— Action item —
Word for word, reproduce each line of the data below, omitting every image.

(Saved entries)
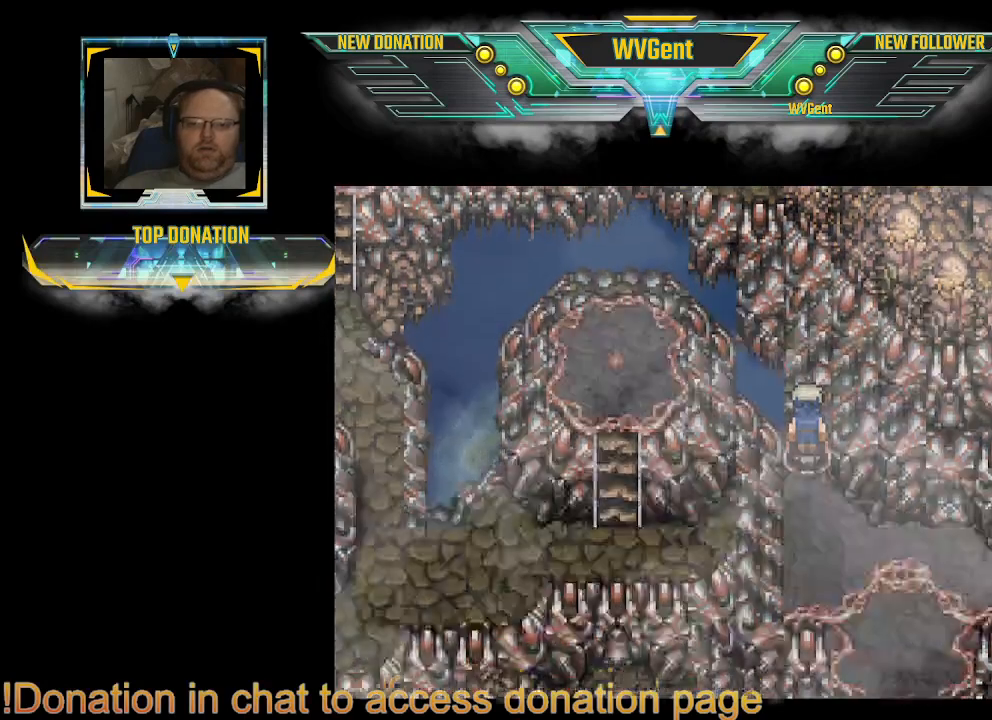
{"buttons": [], "left_stick": "center", "right_stick": "center", "events": []}
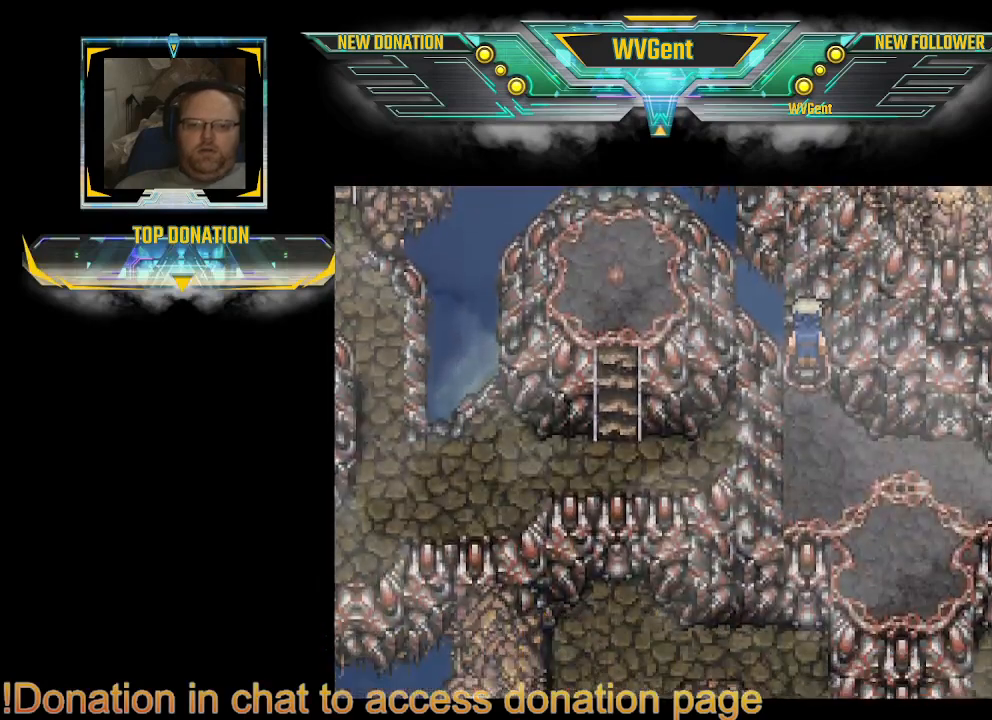
{"buttons": [], "left_stick": "center", "right_stick": "center", "events": []}
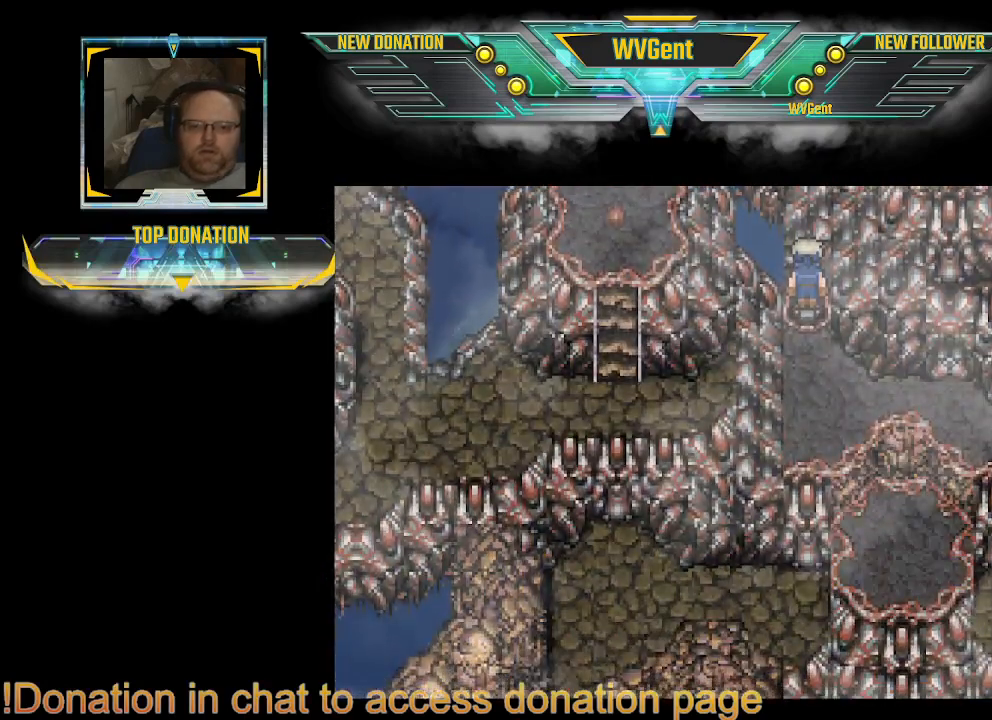
{"buttons": [], "left_stick": "center", "right_stick": "center", "events": []}
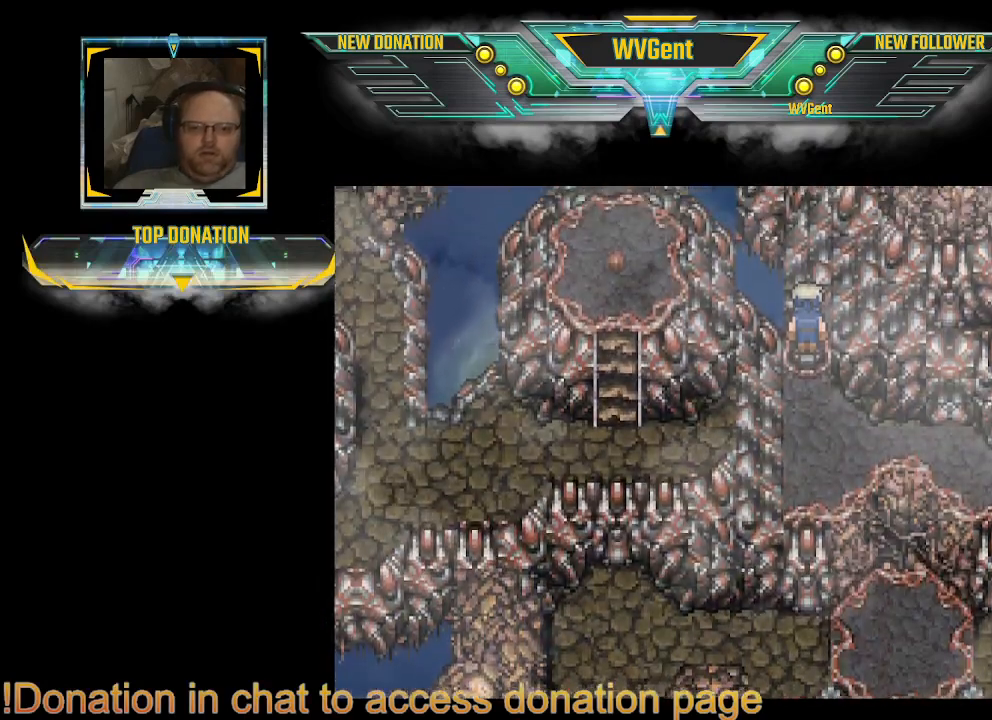
{"buttons": [], "left_stick": "center", "right_stick": "center", "events": []}
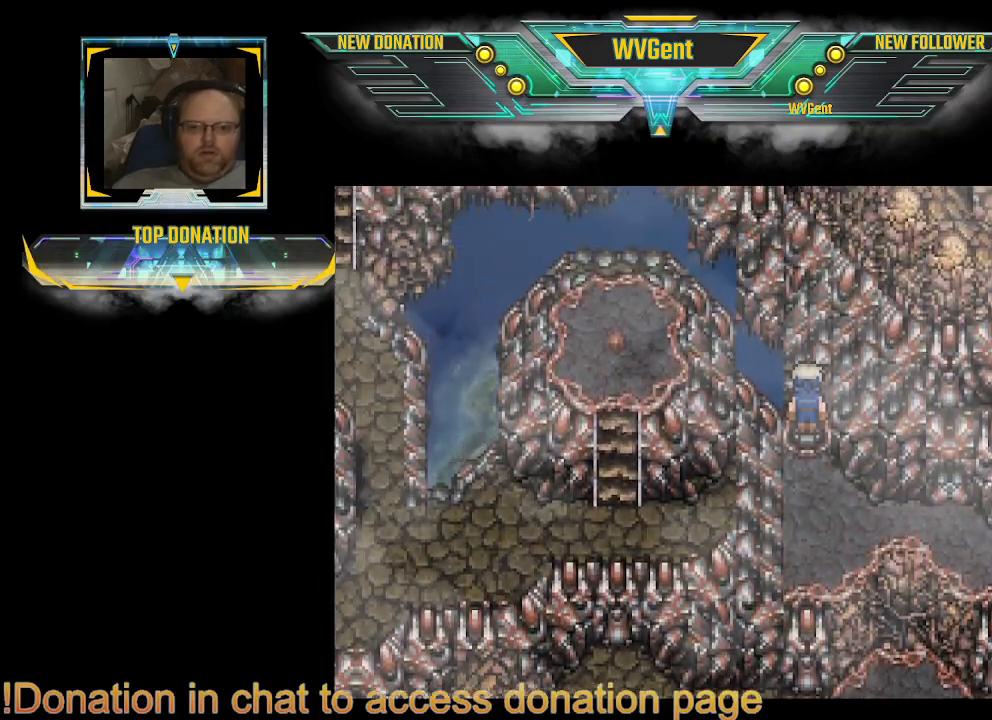
{"buttons": ["CIRCLE"], "left_stick": "down-right", "right_stick": "center", "events": [[167, "left_stick", "down"], [233, "CIRCLE", "down"], [400, "left_stick", "down-right"]]}
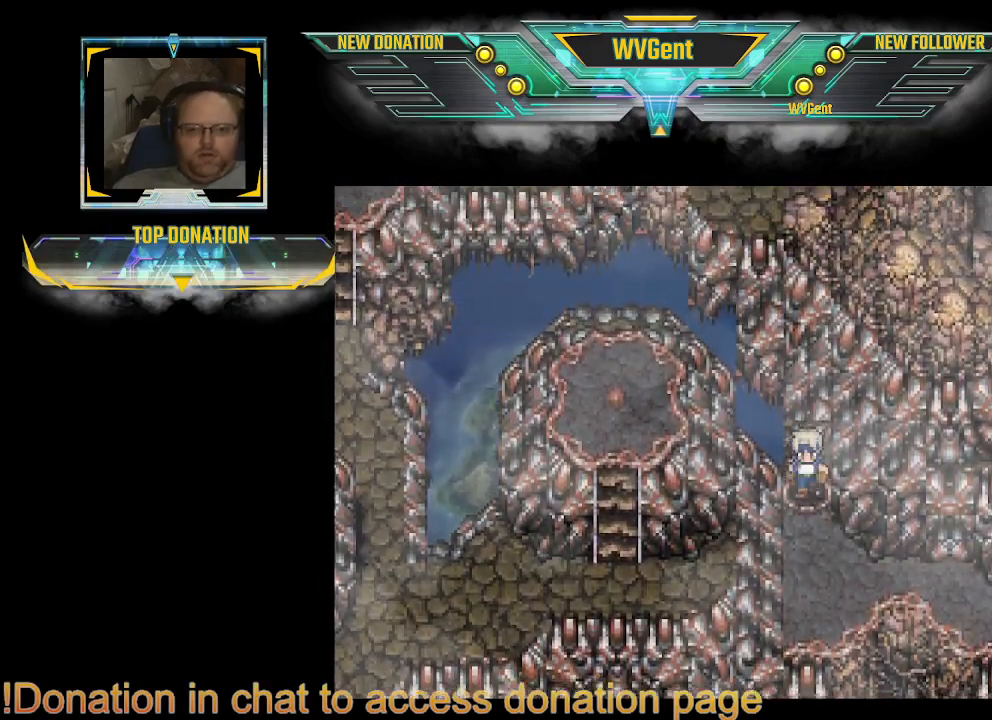
{"buttons": ["CIRCLE"], "left_stick": "right", "right_stick": "center", "events": [[33, "CIRCLE", "up"], [300, "CIRCLE", "down"], [400, "left_stick", "right"]]}
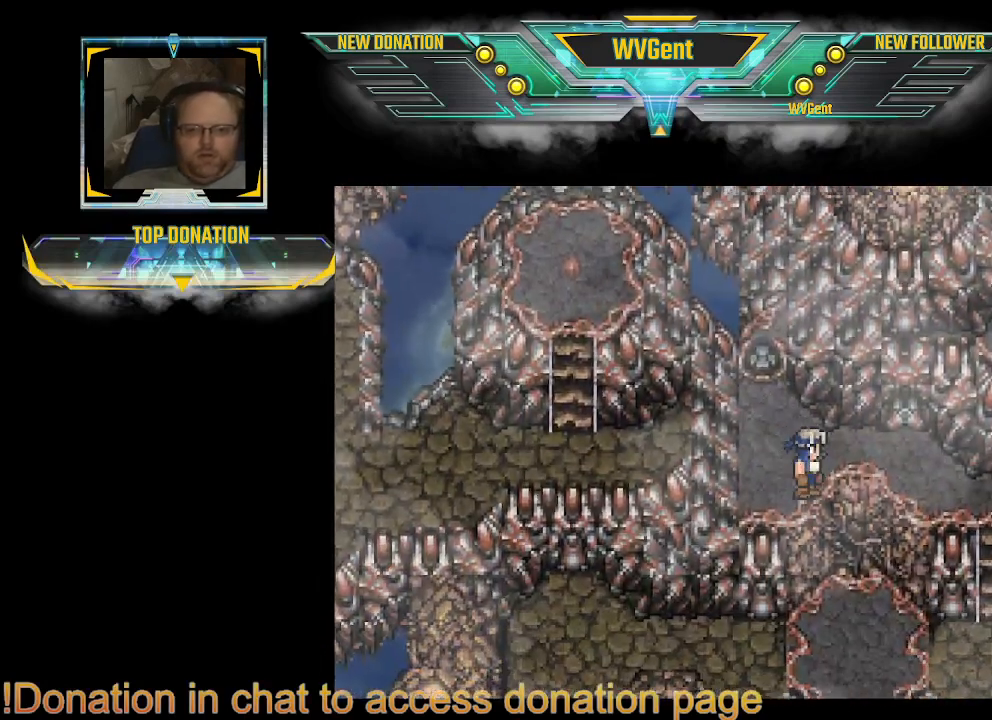
{"buttons": ["CIRCLE"], "left_stick": "right", "right_stick": "center", "events": [[333, "left_stick", "up-right"], [500, "left_stick", "right"]]}
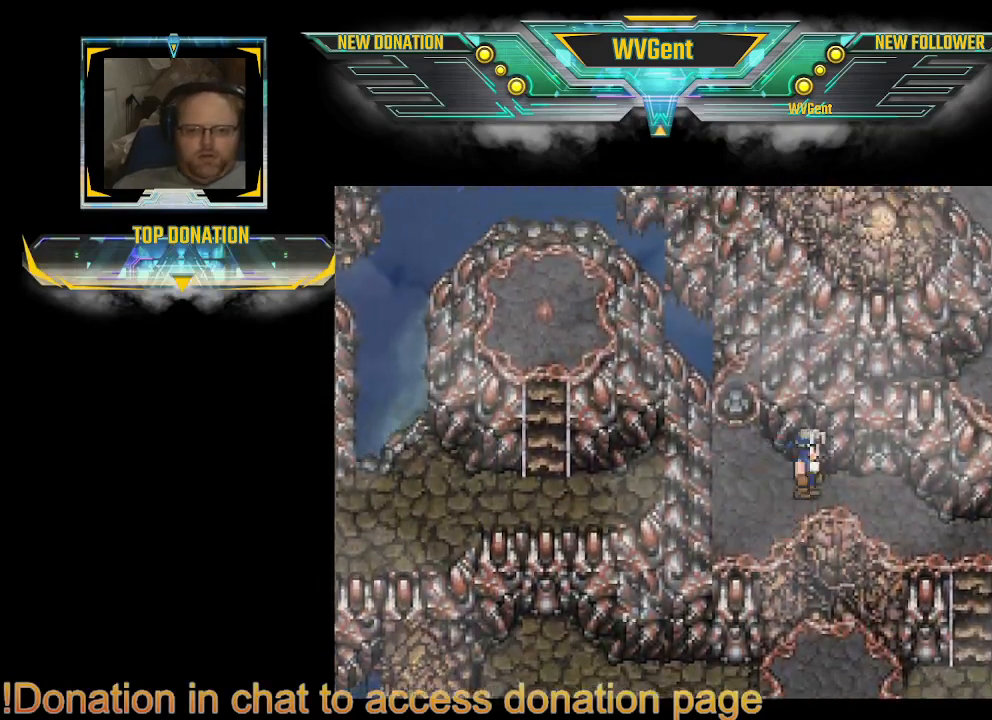
{"buttons": ["CIRCLE"], "left_stick": "down-right", "right_stick": "center", "events": [[367, "left_stick", "down"], [467, "left_stick", "down-right"]]}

— Exercise solution —
{"buttons": [], "left_stick": "center", "right_stick": "center", "events": []}
{"buttons": [], "left_stick": "center", "right_stick": "center", "events": []}
{"buttons": [], "left_stick": "center", "right_stick": "center", "events": []}
{"buttons": [], "left_stick": "center", "right_stick": "center", "events": []}
{"buttons": ["CIRCLE"], "left_stick": "down-right", "right_stick": "center", "events": [[167, "left_stick", "down"], [233, "CIRCLE", "down"], [400, "left_stick", "down-right"]]}
{"buttons": ["CIRCLE"], "left_stick": "right", "right_stick": "center", "events": [[33, "CIRCLE", "up"], [300, "CIRCLE", "down"], [400, "left_stick", "right"]]}
{"buttons": ["CIRCLE"], "left_stick": "right", "right_stick": "center", "events": [[333, "left_stick", "up-right"], [500, "left_stick", "right"]]}
{"buttons": ["CIRCLE"], "left_stick": "down-right", "right_stick": "center", "events": [[367, "left_stick", "down"], [467, "left_stick", "down-right"]]}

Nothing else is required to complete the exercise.